▶ WORK ORDER A:
Answer these questions from the Aster Challenger thread:
(i) What number does pogsteam give for his Challenger, and what color is it?
(ii) Where is David Leech from?
(iii) In what country is Aster Challenger 101?

▶ SOURCE PASSAGE:
◇ ◇ ◇
# Aster Challenger



## pogsteam (May 23, 2013)

Hi Guys

Fired up my Challenger for the first time last week... a dream come true...
Fitted Spektrum DX7.... brilliant...
In two months built the loco (my first) and track (ditto)....

Will post vid on Youtube soon (when I get auxiliary tenders)

But I was thinking...

Looking at this forum nearly all 130 Challengers must be here...
Mine is 50/130, black, kit... can we list them all?

Just a thought

Mike


----------



## David Leech (Dec 9, 2008)

Mike, 
Congratulations on your successes. 
This is a guess, but I would doubt if you will find 20 Challenger owners who visit this forum. 
Let's face it, I would imagine that only perhaps 1 or 2% of Gauge 1 live steamers are actually members on MLS. 
Also I think for a lot of people, ownership of locos is a very private affair, only really shared with friends, so don't expect a lot of replies. 
As I said, this is only a guess and my thoughts. 
I do NOT have a Challenger! 
All the best, 
David Leech, Delta, Canada


----------



## Charles (Jan 2, 2008)

Mike

Excellent accomplishment...there are several owners here on MLS as per prior posts.


----------



## Thompsteam (Apr 7, 2012)

Hello gents
Aster challenger 101 factory built is in South Africa. It is was got me started once I had paid a deposit.
◇ ◇ ◇
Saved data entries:
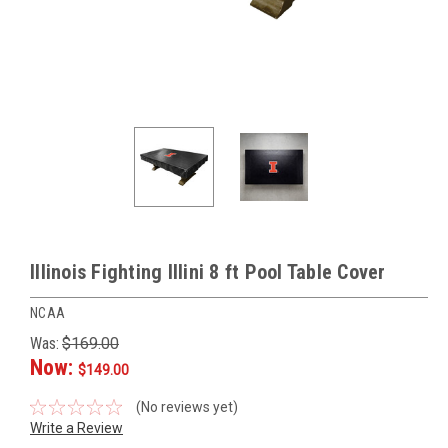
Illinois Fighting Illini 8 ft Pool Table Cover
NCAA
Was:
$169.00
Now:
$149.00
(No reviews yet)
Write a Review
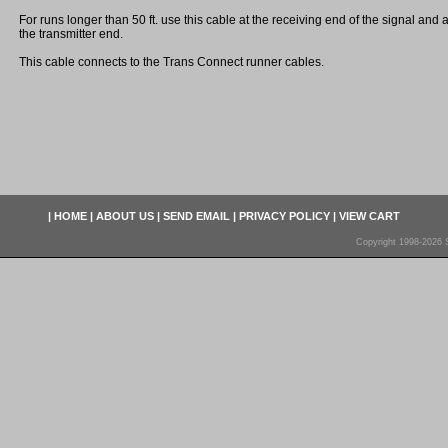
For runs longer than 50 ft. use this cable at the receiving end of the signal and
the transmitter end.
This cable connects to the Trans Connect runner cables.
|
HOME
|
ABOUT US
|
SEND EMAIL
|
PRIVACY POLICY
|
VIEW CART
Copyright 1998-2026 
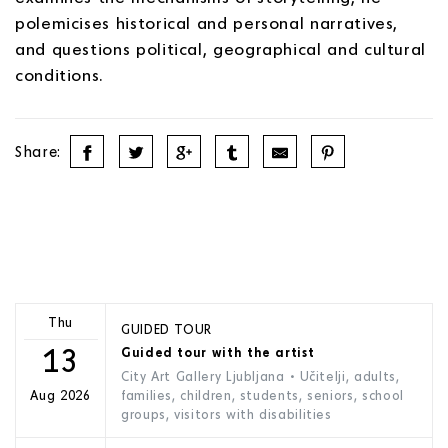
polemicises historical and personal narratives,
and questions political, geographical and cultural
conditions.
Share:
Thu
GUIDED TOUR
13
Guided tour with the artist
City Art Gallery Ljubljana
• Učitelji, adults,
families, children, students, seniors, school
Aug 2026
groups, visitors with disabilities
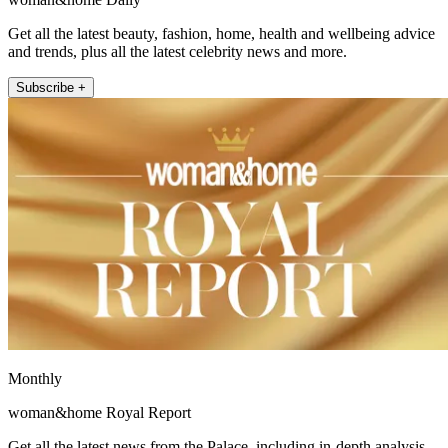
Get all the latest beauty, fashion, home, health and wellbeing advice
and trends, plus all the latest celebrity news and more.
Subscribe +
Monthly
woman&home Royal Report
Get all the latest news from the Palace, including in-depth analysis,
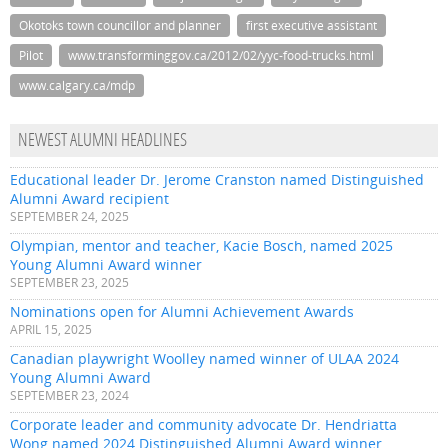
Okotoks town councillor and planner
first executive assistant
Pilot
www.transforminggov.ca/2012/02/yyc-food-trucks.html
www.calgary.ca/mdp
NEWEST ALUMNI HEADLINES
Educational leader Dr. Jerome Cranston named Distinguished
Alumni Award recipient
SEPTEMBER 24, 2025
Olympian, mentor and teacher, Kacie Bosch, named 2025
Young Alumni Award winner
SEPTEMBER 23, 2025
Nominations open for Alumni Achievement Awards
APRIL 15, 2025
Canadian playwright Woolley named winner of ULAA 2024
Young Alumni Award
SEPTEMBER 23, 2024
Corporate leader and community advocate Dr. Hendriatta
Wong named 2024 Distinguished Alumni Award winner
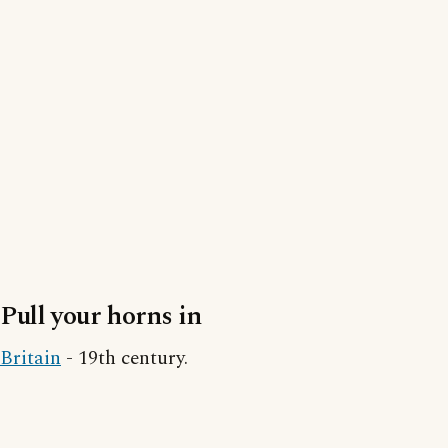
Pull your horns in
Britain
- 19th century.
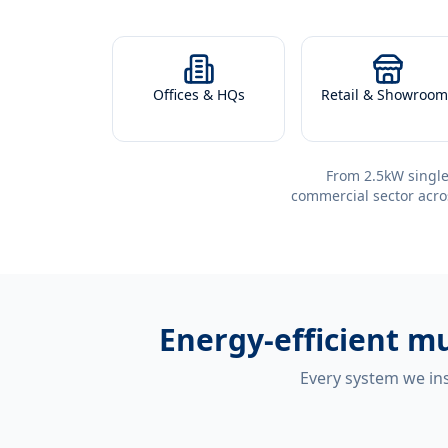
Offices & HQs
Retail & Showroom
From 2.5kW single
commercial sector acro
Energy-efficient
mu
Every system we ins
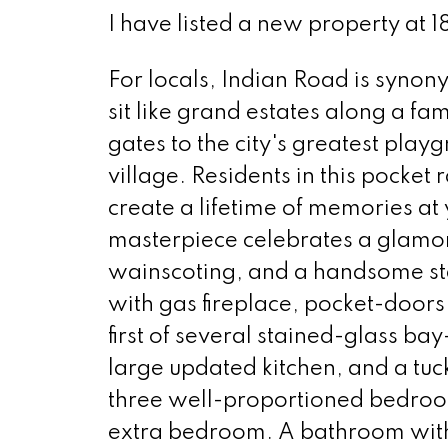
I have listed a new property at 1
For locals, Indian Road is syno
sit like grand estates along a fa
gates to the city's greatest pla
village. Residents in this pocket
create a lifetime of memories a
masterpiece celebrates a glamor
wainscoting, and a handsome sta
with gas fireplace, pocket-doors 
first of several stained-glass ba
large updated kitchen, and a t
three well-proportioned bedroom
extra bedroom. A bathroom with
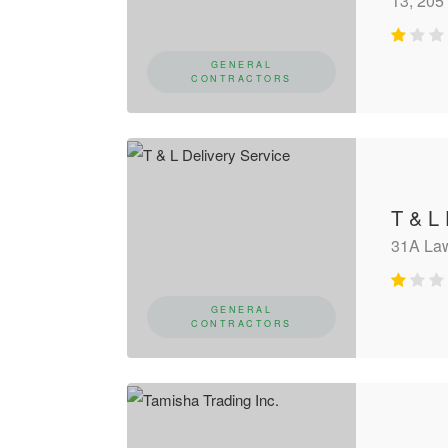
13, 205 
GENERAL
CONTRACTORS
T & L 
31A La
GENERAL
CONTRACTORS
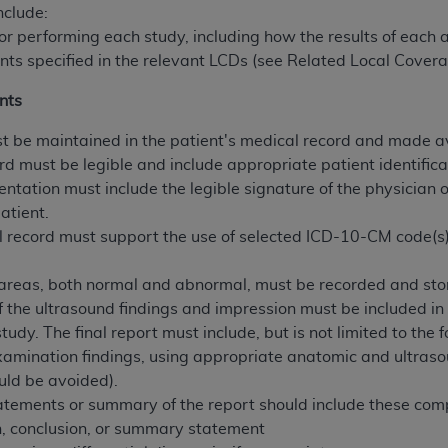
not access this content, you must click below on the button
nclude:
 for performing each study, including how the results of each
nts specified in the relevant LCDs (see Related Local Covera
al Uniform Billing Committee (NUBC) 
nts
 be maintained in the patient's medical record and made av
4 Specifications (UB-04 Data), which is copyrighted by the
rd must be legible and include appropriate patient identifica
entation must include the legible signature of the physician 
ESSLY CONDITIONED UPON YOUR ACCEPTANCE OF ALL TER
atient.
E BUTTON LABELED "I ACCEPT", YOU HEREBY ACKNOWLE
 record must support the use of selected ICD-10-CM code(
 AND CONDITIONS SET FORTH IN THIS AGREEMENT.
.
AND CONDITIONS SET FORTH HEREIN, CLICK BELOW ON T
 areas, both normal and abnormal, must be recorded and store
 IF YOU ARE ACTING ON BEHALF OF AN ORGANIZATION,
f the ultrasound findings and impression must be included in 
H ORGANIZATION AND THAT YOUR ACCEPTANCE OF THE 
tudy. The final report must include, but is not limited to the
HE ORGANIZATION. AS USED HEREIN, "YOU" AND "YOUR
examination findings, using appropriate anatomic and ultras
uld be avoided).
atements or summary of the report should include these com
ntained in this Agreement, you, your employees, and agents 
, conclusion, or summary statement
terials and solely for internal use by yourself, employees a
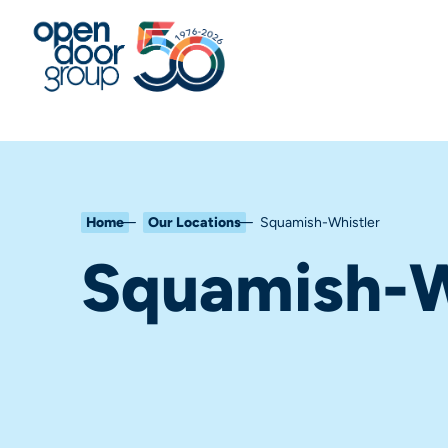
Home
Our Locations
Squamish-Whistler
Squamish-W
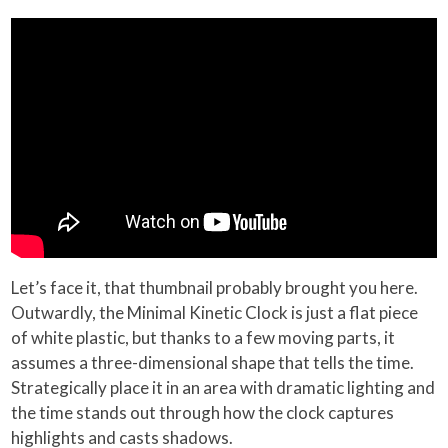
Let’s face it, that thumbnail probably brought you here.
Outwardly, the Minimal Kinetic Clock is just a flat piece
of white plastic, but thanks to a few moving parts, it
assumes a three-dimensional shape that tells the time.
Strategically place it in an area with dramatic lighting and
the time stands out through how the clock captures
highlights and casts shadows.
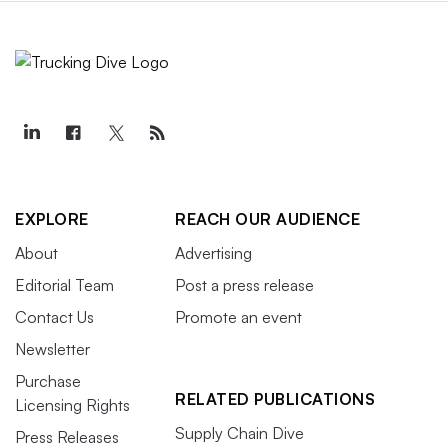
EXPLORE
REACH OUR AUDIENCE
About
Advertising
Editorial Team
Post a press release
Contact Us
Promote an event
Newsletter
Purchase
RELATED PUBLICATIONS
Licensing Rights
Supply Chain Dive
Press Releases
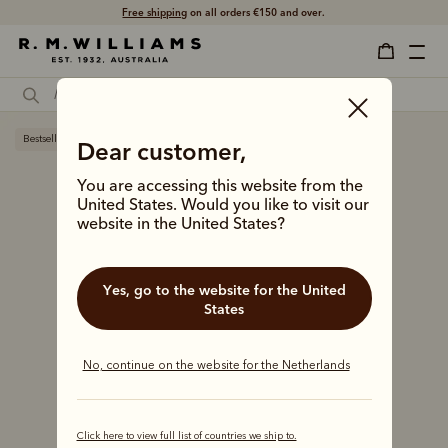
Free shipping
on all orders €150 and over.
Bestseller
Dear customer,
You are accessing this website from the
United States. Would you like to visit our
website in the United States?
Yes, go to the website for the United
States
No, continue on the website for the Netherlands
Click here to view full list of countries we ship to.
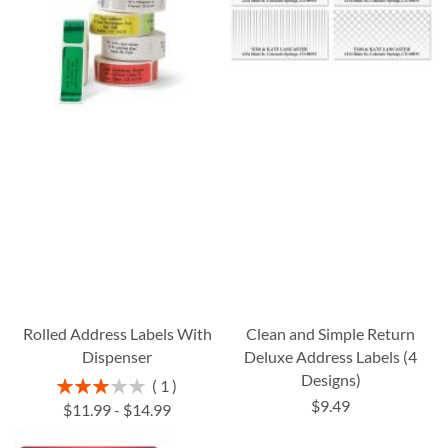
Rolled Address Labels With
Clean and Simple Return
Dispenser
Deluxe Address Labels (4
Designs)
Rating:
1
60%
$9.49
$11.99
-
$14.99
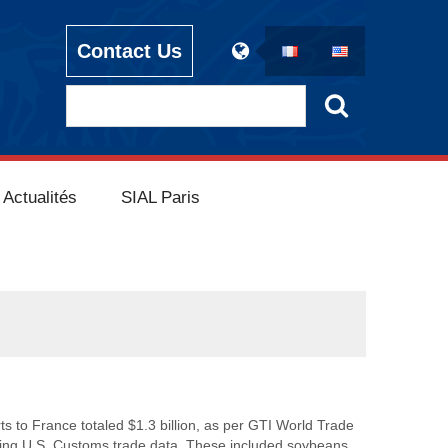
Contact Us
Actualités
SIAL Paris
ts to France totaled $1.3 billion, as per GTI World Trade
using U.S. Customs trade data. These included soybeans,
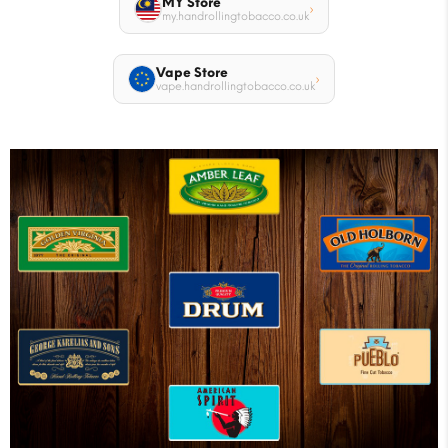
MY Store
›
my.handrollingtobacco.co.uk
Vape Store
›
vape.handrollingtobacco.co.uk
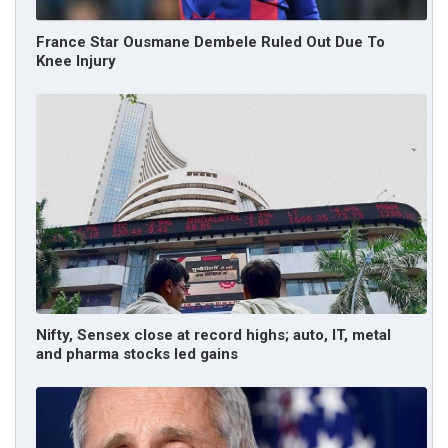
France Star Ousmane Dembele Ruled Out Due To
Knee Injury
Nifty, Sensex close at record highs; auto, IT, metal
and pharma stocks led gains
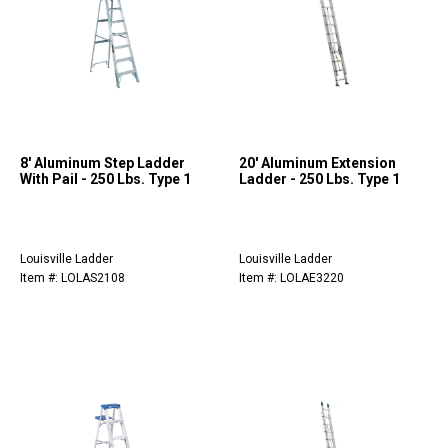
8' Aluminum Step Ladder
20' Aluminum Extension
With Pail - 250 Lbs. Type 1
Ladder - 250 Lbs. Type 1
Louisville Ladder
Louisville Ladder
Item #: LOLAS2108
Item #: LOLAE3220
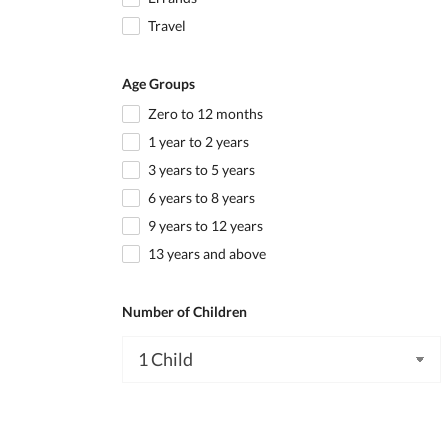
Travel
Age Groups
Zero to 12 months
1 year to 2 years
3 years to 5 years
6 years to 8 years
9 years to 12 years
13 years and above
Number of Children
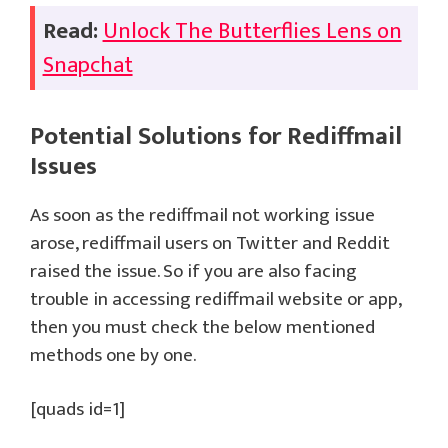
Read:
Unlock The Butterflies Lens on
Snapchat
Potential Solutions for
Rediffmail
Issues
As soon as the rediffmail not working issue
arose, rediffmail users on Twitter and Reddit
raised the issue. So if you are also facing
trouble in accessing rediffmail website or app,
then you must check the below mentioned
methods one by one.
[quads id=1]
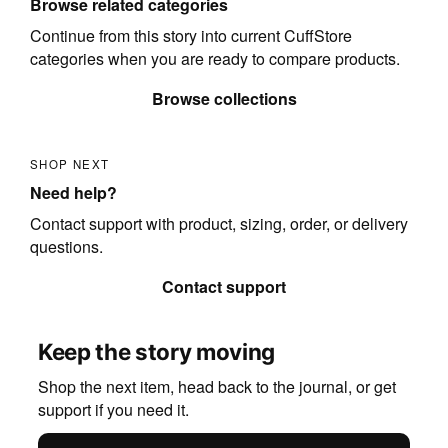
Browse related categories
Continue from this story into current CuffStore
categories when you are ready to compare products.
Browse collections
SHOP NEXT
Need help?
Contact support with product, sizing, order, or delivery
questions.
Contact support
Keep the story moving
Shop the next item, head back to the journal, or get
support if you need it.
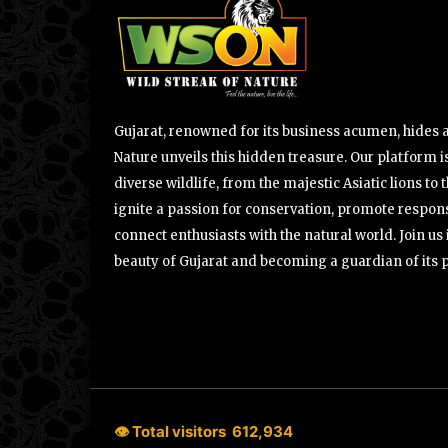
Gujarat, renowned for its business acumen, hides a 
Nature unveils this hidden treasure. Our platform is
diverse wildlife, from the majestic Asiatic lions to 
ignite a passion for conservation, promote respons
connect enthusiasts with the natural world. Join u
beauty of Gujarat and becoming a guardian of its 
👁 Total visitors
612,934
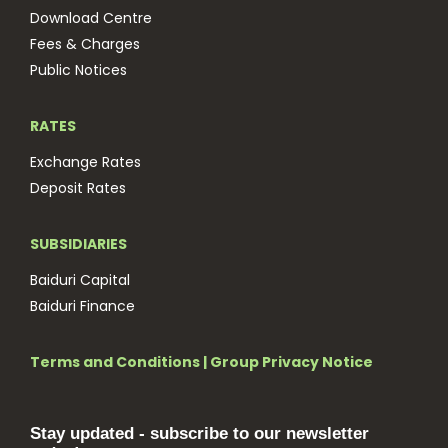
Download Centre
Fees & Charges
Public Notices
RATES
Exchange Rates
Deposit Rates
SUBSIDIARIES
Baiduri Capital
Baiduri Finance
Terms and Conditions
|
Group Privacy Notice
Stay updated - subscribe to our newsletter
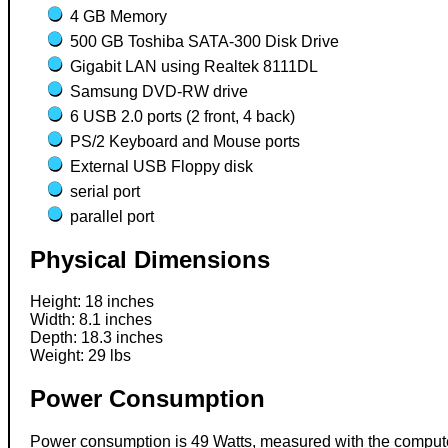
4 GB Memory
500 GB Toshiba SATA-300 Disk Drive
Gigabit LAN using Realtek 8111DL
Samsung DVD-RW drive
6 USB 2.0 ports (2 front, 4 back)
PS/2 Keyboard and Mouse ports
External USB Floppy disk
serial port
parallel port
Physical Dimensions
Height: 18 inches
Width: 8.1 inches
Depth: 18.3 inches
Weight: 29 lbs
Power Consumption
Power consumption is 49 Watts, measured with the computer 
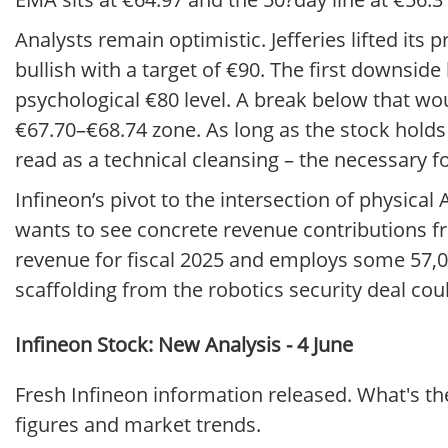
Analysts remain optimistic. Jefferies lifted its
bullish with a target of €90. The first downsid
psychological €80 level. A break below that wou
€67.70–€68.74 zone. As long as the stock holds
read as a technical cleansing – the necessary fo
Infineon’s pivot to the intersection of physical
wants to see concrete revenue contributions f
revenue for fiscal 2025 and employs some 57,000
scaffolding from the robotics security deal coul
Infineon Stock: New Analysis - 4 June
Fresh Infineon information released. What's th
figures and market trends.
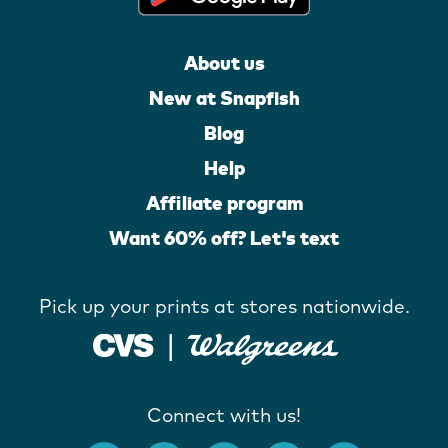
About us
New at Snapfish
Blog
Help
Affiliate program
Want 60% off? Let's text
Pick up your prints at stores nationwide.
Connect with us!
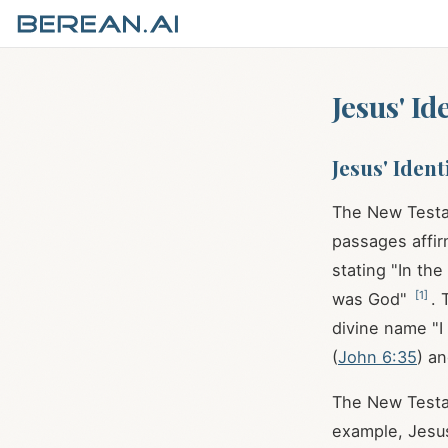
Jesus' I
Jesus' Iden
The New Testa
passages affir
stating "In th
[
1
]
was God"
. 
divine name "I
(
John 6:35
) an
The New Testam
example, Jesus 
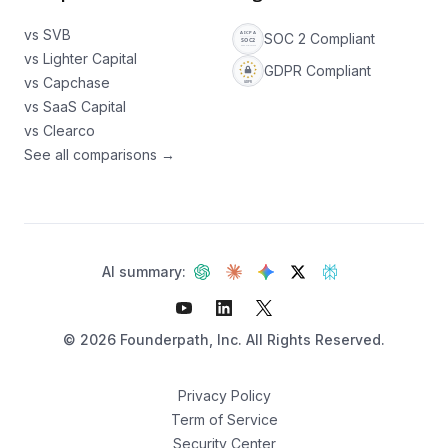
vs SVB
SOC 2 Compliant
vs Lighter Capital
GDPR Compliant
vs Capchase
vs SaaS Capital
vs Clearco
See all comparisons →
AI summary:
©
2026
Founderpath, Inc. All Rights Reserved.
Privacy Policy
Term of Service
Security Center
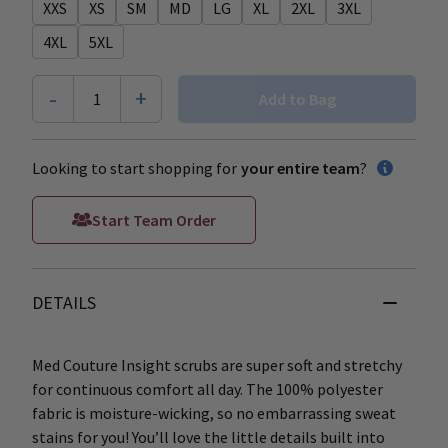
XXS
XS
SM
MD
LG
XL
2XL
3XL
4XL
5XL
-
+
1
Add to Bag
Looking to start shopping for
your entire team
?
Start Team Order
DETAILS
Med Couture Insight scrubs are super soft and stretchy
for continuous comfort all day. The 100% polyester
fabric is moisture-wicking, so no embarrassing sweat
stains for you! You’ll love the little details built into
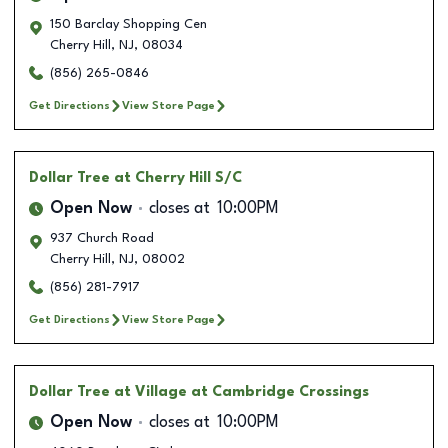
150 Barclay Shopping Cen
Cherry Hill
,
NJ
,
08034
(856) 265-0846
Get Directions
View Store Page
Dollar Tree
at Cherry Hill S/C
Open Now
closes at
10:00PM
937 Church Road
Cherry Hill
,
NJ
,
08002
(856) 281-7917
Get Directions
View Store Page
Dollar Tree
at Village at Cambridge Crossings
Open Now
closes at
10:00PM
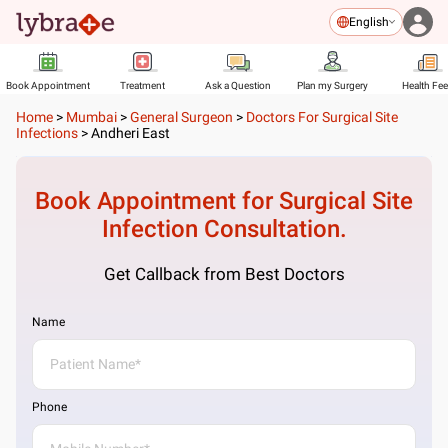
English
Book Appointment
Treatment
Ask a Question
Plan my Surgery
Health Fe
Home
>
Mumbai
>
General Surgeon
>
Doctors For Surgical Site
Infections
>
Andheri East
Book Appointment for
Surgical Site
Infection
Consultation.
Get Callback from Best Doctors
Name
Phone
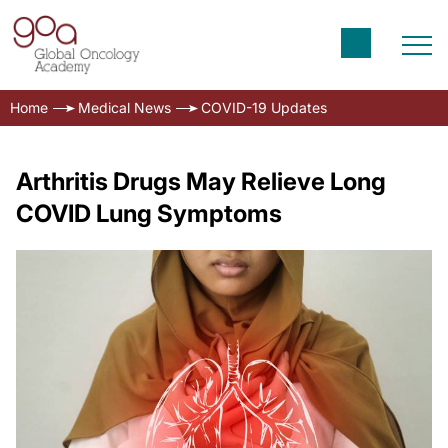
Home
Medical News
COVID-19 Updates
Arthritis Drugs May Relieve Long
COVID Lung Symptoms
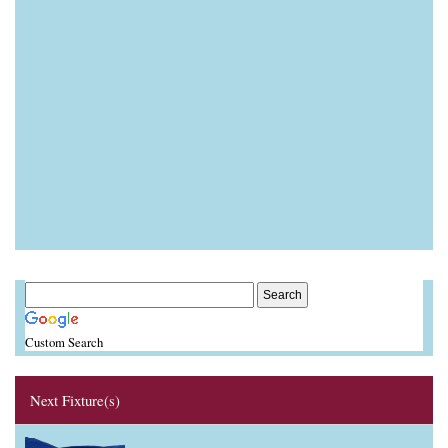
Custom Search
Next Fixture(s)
◇ ◇ ◇
▶ WORK ORDER B: Extract the lines of the saved data entries from their start through the line containing "Write a Review", inclusive, reproducing them word for word and omitting the pictures.

▶ TASK RESULT A:
(i) 50/130, black
(ii) Delta, Canada
(iii) South Africa

▶ TASK RESULT B:
Illinois Fighting Illini 8 ft Pool Table Cover
NCAA
Was:
$169.00
Now:
$149.00
(No reviews yet)
Write a Review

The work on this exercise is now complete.